Tirou-me um peso de cima

De facto, ser médico não é só pedir exames complementares mais ou menos ‘sofisticados’, fazer diagnósticos dentro do maior rigor científico, receitar medicamentos ou registar indicadores. 

Com os anos de serviço que já tenho, chego à conclusão de que é bem verdade aquilo que aprendi na faculdade e o que ouvi dizer aos mais antigos, nomeadamente ao meu pai, sobre o que é ser médico no verdadeiro sentido da palavra. 

De facto, ser médico não é só pedir exames complementares mais ou menos ‘sofisticados’, fazer diagnósticos dentro do maior rigor científico, receitar medicamentos ou registar indicadores. 

É muito mais do que isso. 

É ter uma disponibilidade total para servir o doente, para o poder ouvir em qualquer momento e ser capaz de ‘quebrar o protocolo’ para o acalmar quando este o procura em horas de aflição. É isto que nos distingue dos outros profissionais. Um médico nunca deixa de ser médico, independentemente de estar ou não no seu local de trabalho e no horário da consulta. Quantas vezes não nos pedem ajuda nos espaços públicos, nos espetáculos, no nosso bairro e até nas nossas residências particulares, nas horas mais impróprias? 

A história que vou contar é exemplo disso e fala por si.

Ainda há poucas semanas, quando me dirigia para o meu gabinete no centro de saúde onde trabalho, já depois de ter completado o horário e concluído as minhas tarefas, eis que me aparece uma jovem na casa dos trinta anos, que se agarra aos meus braços e me diz: «Por favor, ajude-me. Estou com um problema terrível na minha vida e sinto-me baralhada e confusa. Penso que sei o que vou fazer, mas preciso de ouvir a sua opinião». Calculando que a minha presença era importante e a minha intervenção podia ser decisiva, não me neguei a atendê-la, voltando atrás para a poder ouvir com toda a atenção. 

Era grave o seu problema. Estava mesmo a precisar de ajuda e eu dei o meu melhor, consciente de que tinha cumprido a minha obrigação. Pedi-lhe um exame e recomendei-lhe que me procurasse de novo, logo que soubesse o resultado. Saiu do pé de mim um pouco mais calma e com algumas lágrimas nos olhos, que me fizeram crer que a conversa não tinha sido em vão.

Devo referir que considero fundamental a existência de regras nos serviços.

Ninguém mais do que eu reconhece a necessidade de se dar cumprimento às normas em vigor – e, no que diz respeito à saúde, se tal não acontecer, estabelece-se a confusão total e instala-se o ‘salve-se quem puder’, como tenho vindo repetidas vezes a chamar a atenção nestas colunas. 

Contudo, uma coisa não deve invalidar a outra. Ninguém se esqueça de que estamos a lidar com doentes, com seres humanos e não com números. Os doentes têm nome, cada caso é um caso e há muitas exceções à regra. Em minha opinião, não é aceitável recusar doentes em situação de urgência ou a exigirem uma ‘ajuda imediata’ do médico, lá porque aparecem fora do horário expresso ou por não haver capacidade de resposta. 

Tem de haver nos serviços um ‘espaço’ para estes casos de exceção, e disponibilidade do médico para os atender. É esta a sua missão e não adianta ignorá-la. 

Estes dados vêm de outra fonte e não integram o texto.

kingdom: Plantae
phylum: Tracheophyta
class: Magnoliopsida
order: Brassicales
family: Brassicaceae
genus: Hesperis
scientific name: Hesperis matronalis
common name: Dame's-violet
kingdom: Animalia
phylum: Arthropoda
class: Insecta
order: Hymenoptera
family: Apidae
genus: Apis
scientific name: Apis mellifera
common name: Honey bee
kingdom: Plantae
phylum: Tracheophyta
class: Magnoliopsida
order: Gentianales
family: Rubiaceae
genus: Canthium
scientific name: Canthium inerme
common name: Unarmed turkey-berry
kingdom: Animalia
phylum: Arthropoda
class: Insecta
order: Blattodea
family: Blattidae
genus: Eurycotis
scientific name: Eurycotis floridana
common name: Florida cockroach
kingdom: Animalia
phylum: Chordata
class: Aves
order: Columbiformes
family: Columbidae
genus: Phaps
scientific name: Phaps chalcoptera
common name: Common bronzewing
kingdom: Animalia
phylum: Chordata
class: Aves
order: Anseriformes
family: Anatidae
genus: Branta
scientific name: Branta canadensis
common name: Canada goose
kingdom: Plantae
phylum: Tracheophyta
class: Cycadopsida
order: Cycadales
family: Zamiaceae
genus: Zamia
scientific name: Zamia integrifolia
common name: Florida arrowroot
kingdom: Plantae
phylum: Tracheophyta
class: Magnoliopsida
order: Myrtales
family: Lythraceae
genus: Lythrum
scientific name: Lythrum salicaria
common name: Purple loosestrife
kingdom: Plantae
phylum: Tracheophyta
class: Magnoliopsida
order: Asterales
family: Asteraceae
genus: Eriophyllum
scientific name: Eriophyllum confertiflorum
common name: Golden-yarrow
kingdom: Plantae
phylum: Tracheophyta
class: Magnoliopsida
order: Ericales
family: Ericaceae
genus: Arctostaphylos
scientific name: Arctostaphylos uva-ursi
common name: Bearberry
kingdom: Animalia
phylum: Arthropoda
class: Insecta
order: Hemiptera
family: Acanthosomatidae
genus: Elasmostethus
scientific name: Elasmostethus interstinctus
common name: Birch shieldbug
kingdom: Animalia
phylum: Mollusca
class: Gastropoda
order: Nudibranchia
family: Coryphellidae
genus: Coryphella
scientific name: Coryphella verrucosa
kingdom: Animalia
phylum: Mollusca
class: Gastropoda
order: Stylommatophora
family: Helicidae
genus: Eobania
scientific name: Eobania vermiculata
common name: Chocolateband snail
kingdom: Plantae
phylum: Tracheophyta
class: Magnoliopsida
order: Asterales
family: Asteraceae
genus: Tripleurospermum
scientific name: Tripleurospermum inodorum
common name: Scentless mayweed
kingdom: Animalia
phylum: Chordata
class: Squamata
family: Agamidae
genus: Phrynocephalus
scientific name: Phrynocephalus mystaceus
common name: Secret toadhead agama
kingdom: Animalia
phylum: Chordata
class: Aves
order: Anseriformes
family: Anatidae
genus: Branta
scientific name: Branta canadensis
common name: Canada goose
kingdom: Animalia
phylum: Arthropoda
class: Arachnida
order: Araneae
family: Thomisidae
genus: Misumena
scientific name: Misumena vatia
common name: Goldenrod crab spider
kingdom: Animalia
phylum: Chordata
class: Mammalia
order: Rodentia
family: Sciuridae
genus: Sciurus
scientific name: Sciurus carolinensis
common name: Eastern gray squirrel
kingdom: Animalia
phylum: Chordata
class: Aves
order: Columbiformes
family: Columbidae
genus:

E isso remete para a selecção dos candidatos para a entrada em Medicina, que é importante repensar. Não olhem apenas para as médias, preocupem-se em saber se há vocação ou não! Isso faz toda a diferença – e a escolha deve passar por aí.

Algum tempo depois, a jovem apareceu-me novamente, e também fora do ‘circuito normal do serviço’. 

Já com outro semblante, e com ar mais tranquilo, falou assim: «Preciso de lhe falar. É urgente. Não demoro nada». Adivinhando de que assunto se tratava, entrei com ela no gabinete. 

Sem perder mais tempo, a jovem foi clara e objetiva: «Vim aqui para lhe agradecer. Segui o seu conselho. Quando o seu colega me mostrou a ecografia, fiquei sem dúvidas. Já não estou confusa. Quero ser mãe. Obrigada por me ter ajudado. Tirou-me um peso de cima». Acompanhei-a ao elevador e voltei para o gabinete. Tranquei a porta, desliguei o telefone e fiquei em silêncio meditando calmamente na mensagem desta história. Lembrei-me, então, do que o meu pai me dizia, dos ensinamentos dos meus mestres e do que aprendi com colegas mais velhos. Onde quer que eles estejam, ao saberem desta história, dir-me-ão com certeza: «Missão cumprida!». 

Efetivamente, naquele dia, naquela hora, acredito que consegui, no verdadeiro sentido da palavra, ser médico!